This study had two main objectives. First, using HRV, we wanted to determine the pattern of mental effort underpinning the acquisition of a simulated race-driving task under external and internal attentional focus conditions. Secondly, we sought to examine the effect of increased cognitive state anxiety on the performance of the driving task and associated levels of HRV. For the practice phase, our results were generally consistent with our hypotheses and those of Wulf and associates (Wulf, 2007), as all participants improved their performance over the acquisition period and those in the external condition outperformed those in the internal condition, although this effect only approached the 0.05 significance level. In addition, HRVLF and HRVHF spectral power were significantly closer to baseline in the external focus condition, indicating that participants used less mental effort than participants in the internal focus condition, supporting the suggestion that externally focused processing may be more automatic in nature. In the competition condition, despite significant increases in cognitive state anxiety, our hypotheses were not supported as both groups significantly improved their performance. In addition, the marginally non-significant performance advantage enjoyed by the external focus group during acquisition was augmented across both the neutral and competition conditions. Similarly, the between group differences in HRVLF, HRVHF, and HR also remained across the neutral and competition conditions. The increases in self-reported mental effort in the competition condition suggest that participants may have made more resources available to assist performance in threatening conditions.

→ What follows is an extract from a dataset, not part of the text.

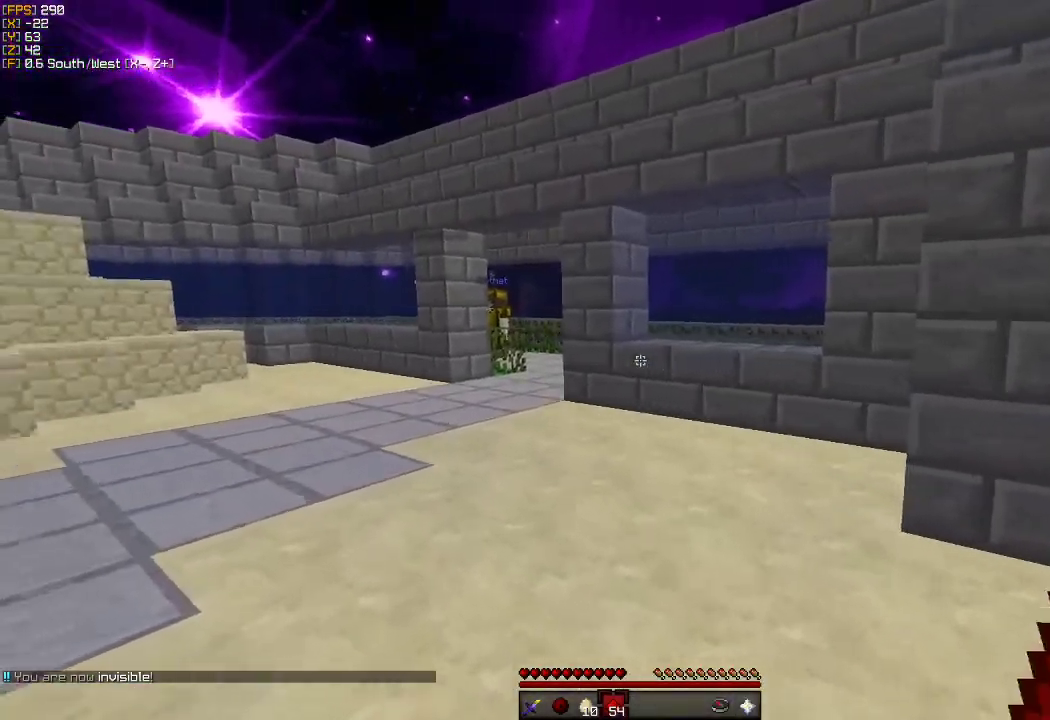
{"keys": ["w"], "mouse": [], "events": [[167, "a", "up"]]}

For practice performance, although the main effect for Focus for the lap times only approached the 0.05 significance level (p = 0.06), the associated effect size of 0.23 would appear to be of practical significance. As such, the results for the learning phase add support to the robust finding that an external focus of attention enhances task execution, compared to an internal focus (Wulf et al., 2001; McNevin et al., 2003; Wulf, 2007). The results also strengthen the notion that a distal external focus encourages superior performance compared to an internal focus during learning (McNevin et al., 2003) and in high-pressure situations (Bell and Hardy, 2009). In the Bell and Hardy study, the distal external focus was operationalized as a focus on the trajectory of the ball as it left the golf club, a condition similar to the focus upon the anticipated trajectory of the car used in the present study. Despite these similarities, the findings from the Bell and Hardy study were found with skilled participants, whereas the present study used novices. There is some debate in the attentional focus literature regarding the utility of asking novices to use a distal external focus (Wulf, 2007). Wulf suggests that novices may benefit from a more proximal external focus that the learner can more directly relate to the movements that produce an action (cf. Wulf and Su, 2007). We were unable to fully examine this issue, as our study did not include a proximal external focus condition. Clearly, there is further scope to examine the impact of playing experience and ability as moderators of attentional focus effects. Overall, the results presented here add to the generalizability of the distal external focus effects.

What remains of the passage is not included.